Climate disasters take an unequal toll on communities of color
Photo illustration: Shoshana Gordon/Axios. Photos: Hector Retamal/AFP, Lionel Chamoiseau/AFP via Getty Images
Five years after the devastation of Hurricane Maria, Puerto Rico is reeling from Hurricane Fiona, which unleashed heavy rains, winds and mudslides on the island and left most households without electricity or access to running water.
The big picture: Black and Latino communities in the U.S. have long been burdened by the disproportionate impacts of climate change. Fiona is no exception.
Driving the news: Puerto Rico still hasn’t fully recovered from 2017's Hurricane Maria, which resulted in thousands of deaths and the longest power outage in U.S. history, an Associated Press investigation found.
- Now, the island is grappling with what Gov. Pedro Pierluisi calls Fiona’s "catastrophic" damage to its vulnerable infrastructure. Depending on the federal response, the next steps could mitigate existing racial and socioeconomic disparities — or exacerbate them.
The backstory: Federal disaster relief has long fallen short in measures of equity. Research demonstrates that unequal recovery efforts following extreme disaster events have contributed to lasting racial and social divides.
- For starters, communities of color are less likely to receive disaster relief aid, especially when compared to white, affluent households, and the communities they live in, according to FEMA's 2020 National Advisory Council report.

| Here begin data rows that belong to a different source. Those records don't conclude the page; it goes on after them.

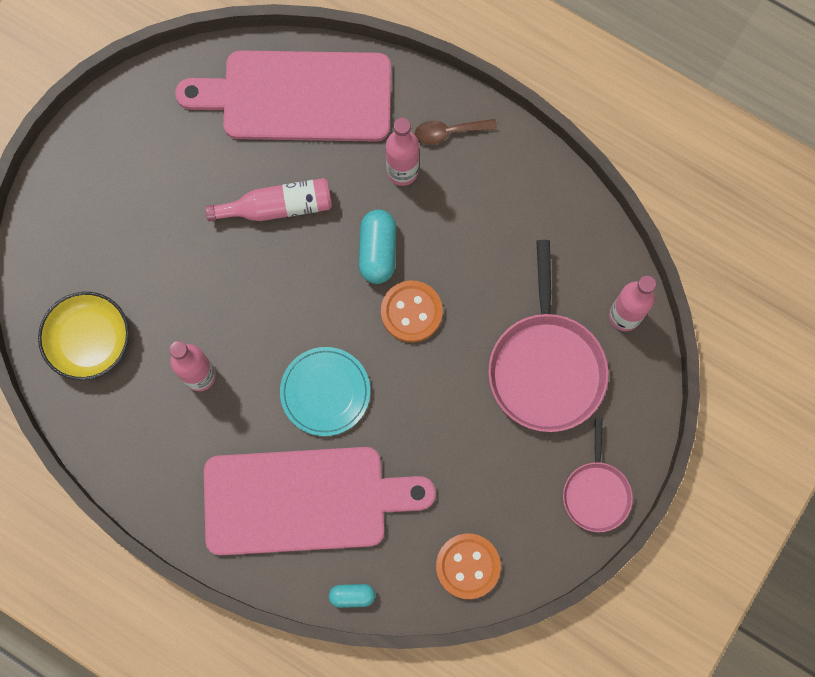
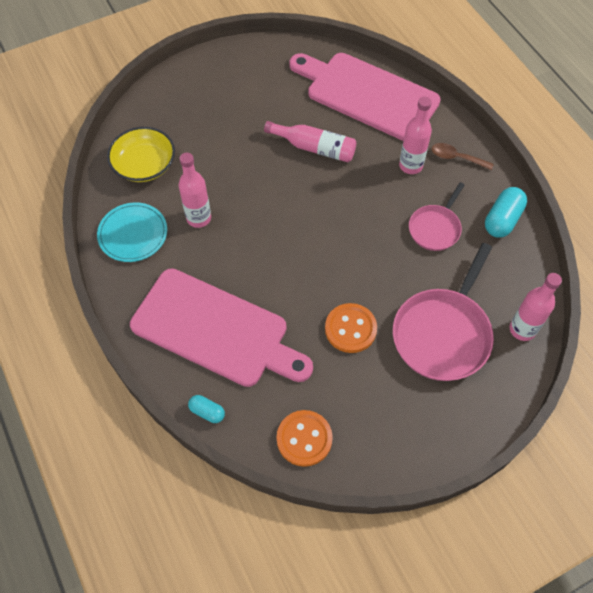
camera: 30 degrees right, 15 degrees down
(325, 392) = (275, 269): turquoise plate -> turquoise plate (133, 234)
(378, 251) = (365, 203): turquoise capsule -> turquoise capsule (502, 220)
(411, 312) = (365, 250): orange button -> orange button (350, 329)
(596, 493) = (433, 440): pink pan -> pink pan (435, 228)

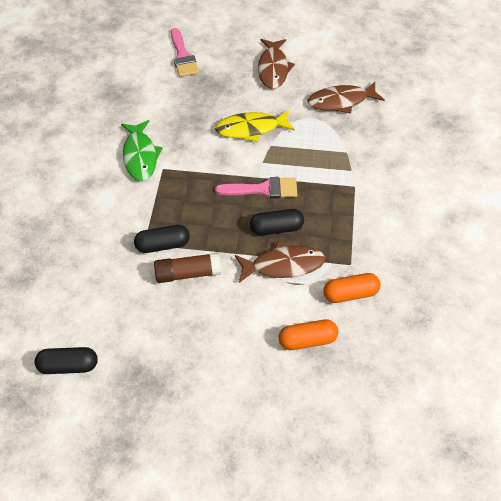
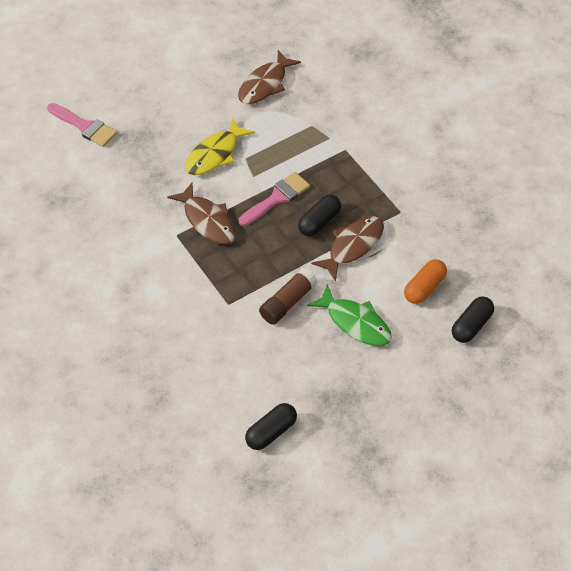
camera: 40 degrees left, 0 degrees up
(140, 156) = (145, 237): green fish -> green fish (355, 322)
(163, 245) = (244, 295): black capsule -> black capsule (471, 325)
(273, 69) = (178, 89): brown fish -> brown fish (207, 220)
(350, 294) = (421, 233): orange capsule -> none

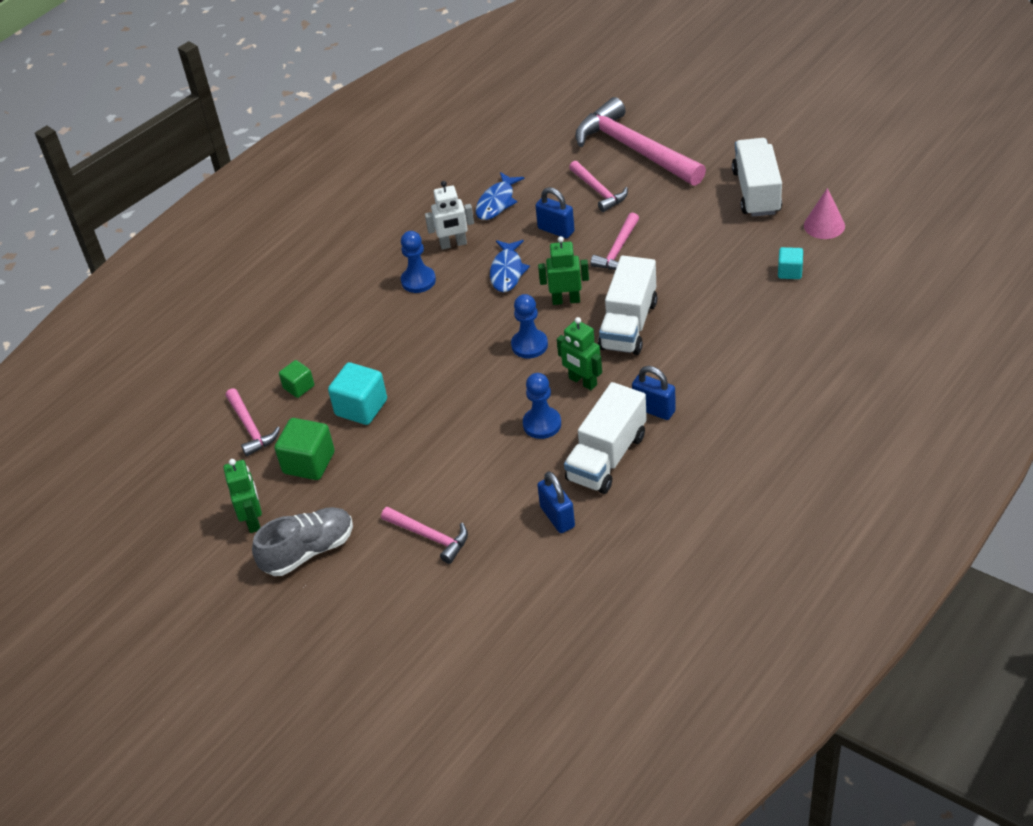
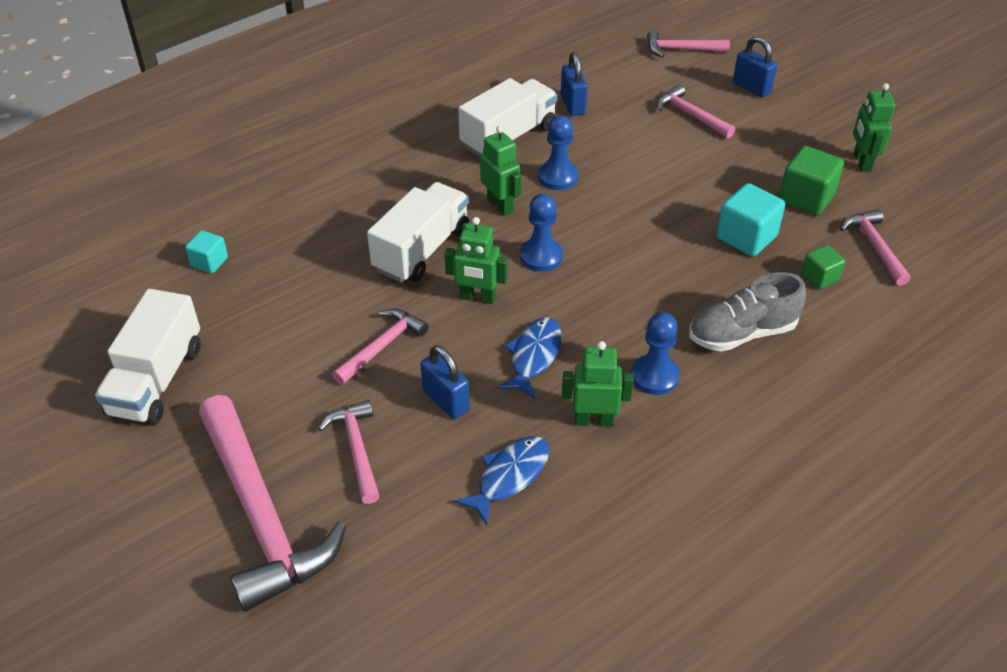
camera: 170 degrees left, 0 degrees up
(308, 551) = (805, 128): grey shoe -> grey shoe (741, 333)
(453, 244) = (594, 420): white robot -> green robot
(457, 640) = (681, 50): none -> pink hammer
(654, 409) = (443, 164): blue padlock -> blue padlock (751, 88)
(824, 225) = (122, 307): pink cone -> none

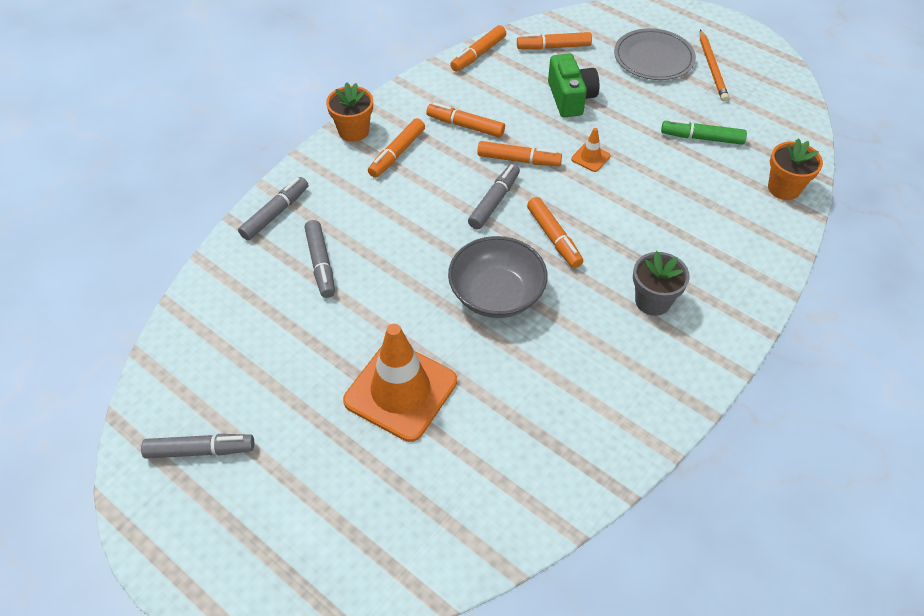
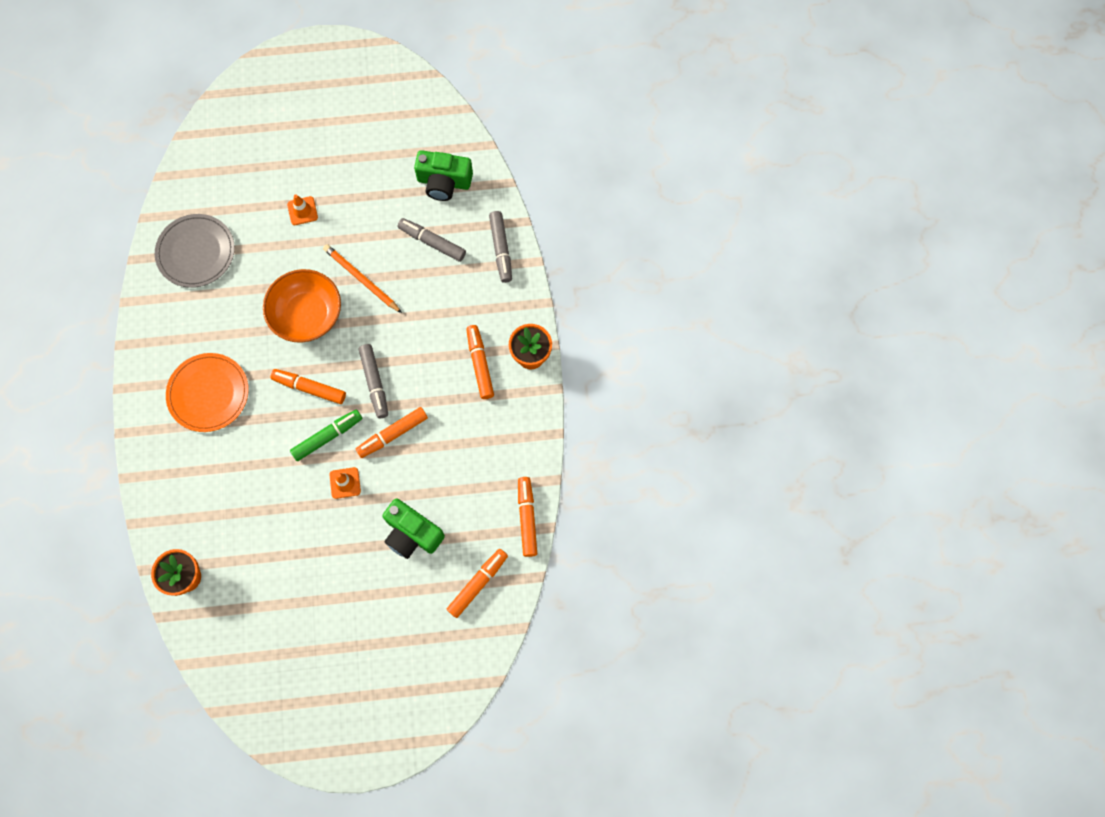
camera: 135 degrees right, 20 degrees up
(200, 450) = (370, 97): grey marker -> none
(246, 304) = (444, 182): none -> green camera
(400, 391) = (302, 211): orange traffic cone -> orange traffic cone, size x0.43
(465, 126) = (460, 432): orange marker -> none
(496, 294) = (307, 315): grey bowl -> orange bowl
(652, 301) = (208, 393): grey flower pot -> orange plate
(653, 58) = (387, 647): grey plate -> grey plate (196, 252)
(701, 138) = (280, 579): green marker -> green marker (327, 436)
(712, 68) = (331, 678): orange pencil -> orange pencil (361, 279)

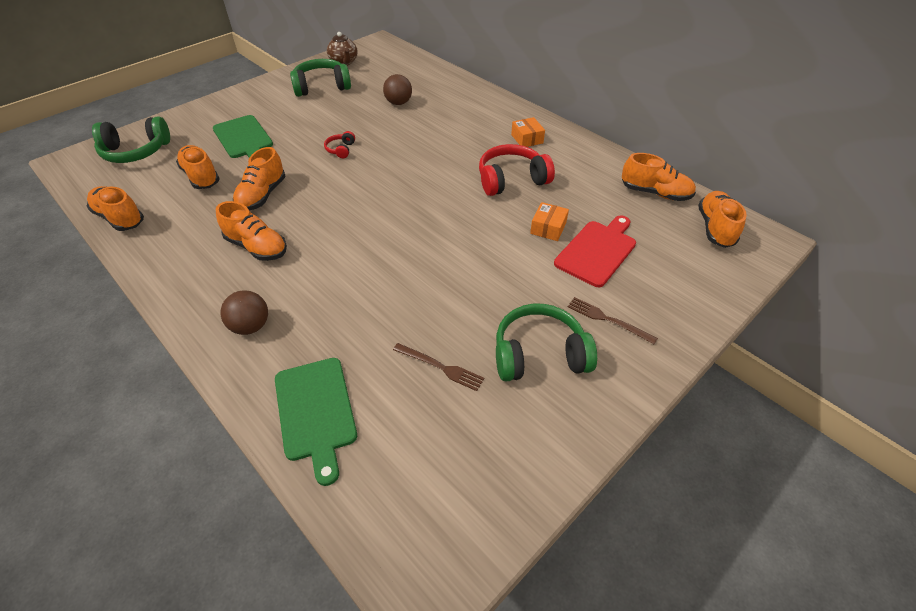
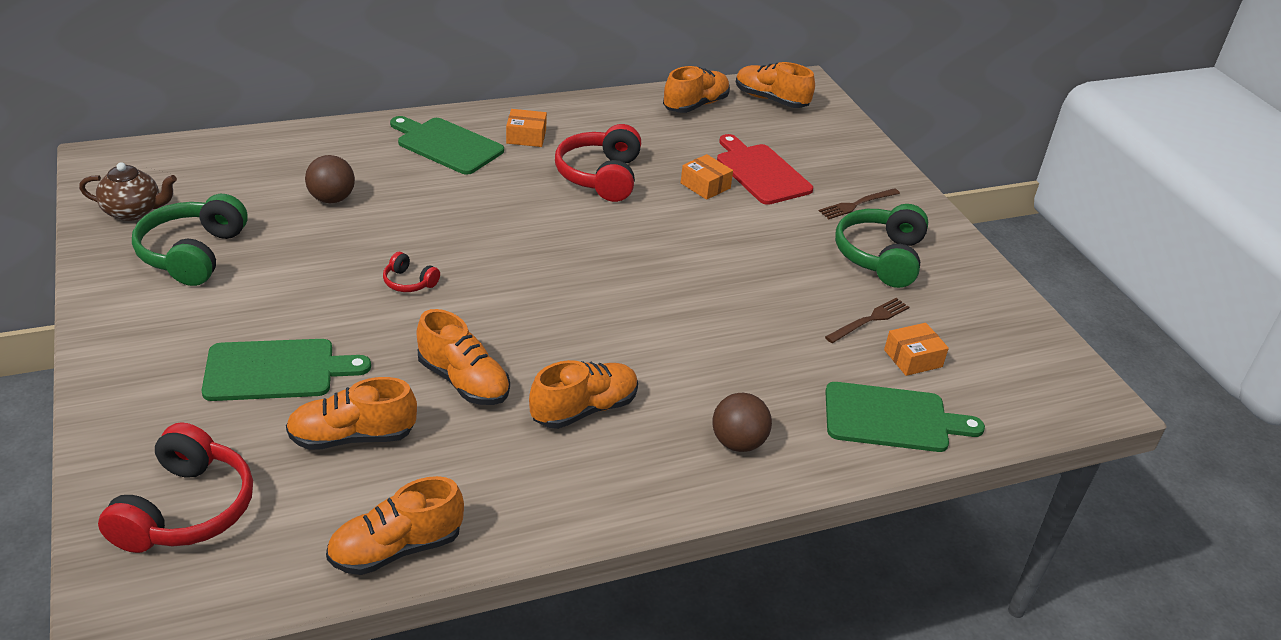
camera: 70 degrees left, 10 degrees down
(136, 152) = (185, 509): green headphones -> red headphones
(404, 409) = (913, 358): none -> orange box
(487, 117) = (446, 145): none -> green cutting board

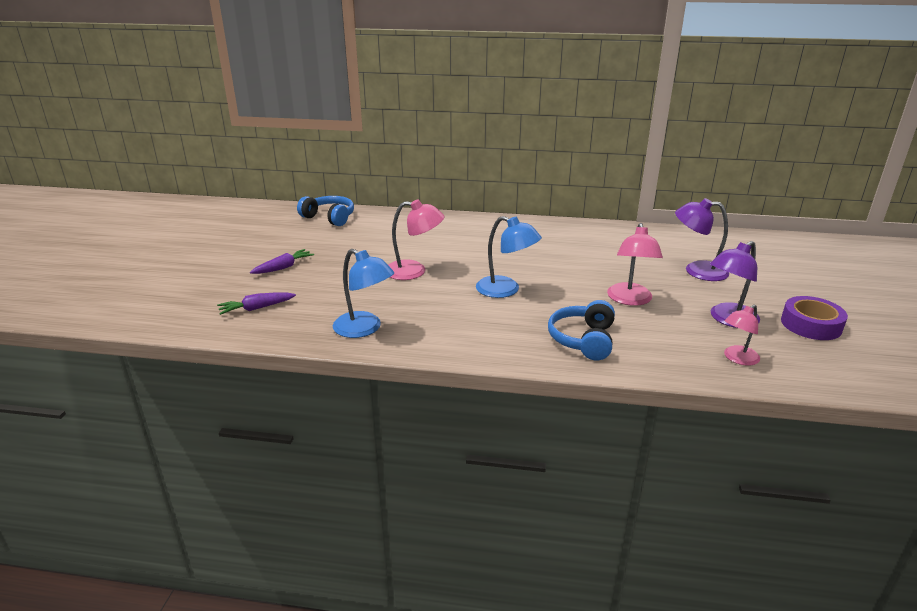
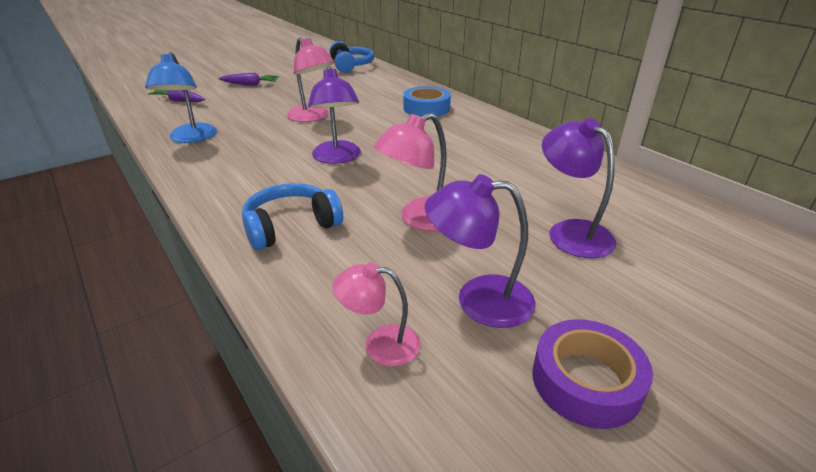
camera: 45 degrees right, 5 degrees up
(475, 232) = (426, 108): none -> blue tape
(506, 290) = (337, 158): blue lamp -> purple lamp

- And a 2018 study published in a journal for the American Sociological Association found that race-based wealth inequality increases with the cost of damages from natural hazards.
- The study found that the way FEMA funding was being administered to counties experiencing hazards led to white residents increasing wealth, while Black, Latino and Asian populations lost it.
- Plus, it's most likely to be wealthy white residents — not residents of color — who relocate to less hazard-prone areas after a hurricane, according to a 2016 study examining the impacts of hurricanes on population change in the Gulf Coast between 1970 and 2005.
Hurricanes leave lasting scars by disrupting public health and health care delivery, according to Carlos Rodríguez-Díaz, a public health scientist and associate professor at George Washington University.
- Hospitals shut down, and patients’ care is halted by power outages — a key issue in Puerto Rico following Maria.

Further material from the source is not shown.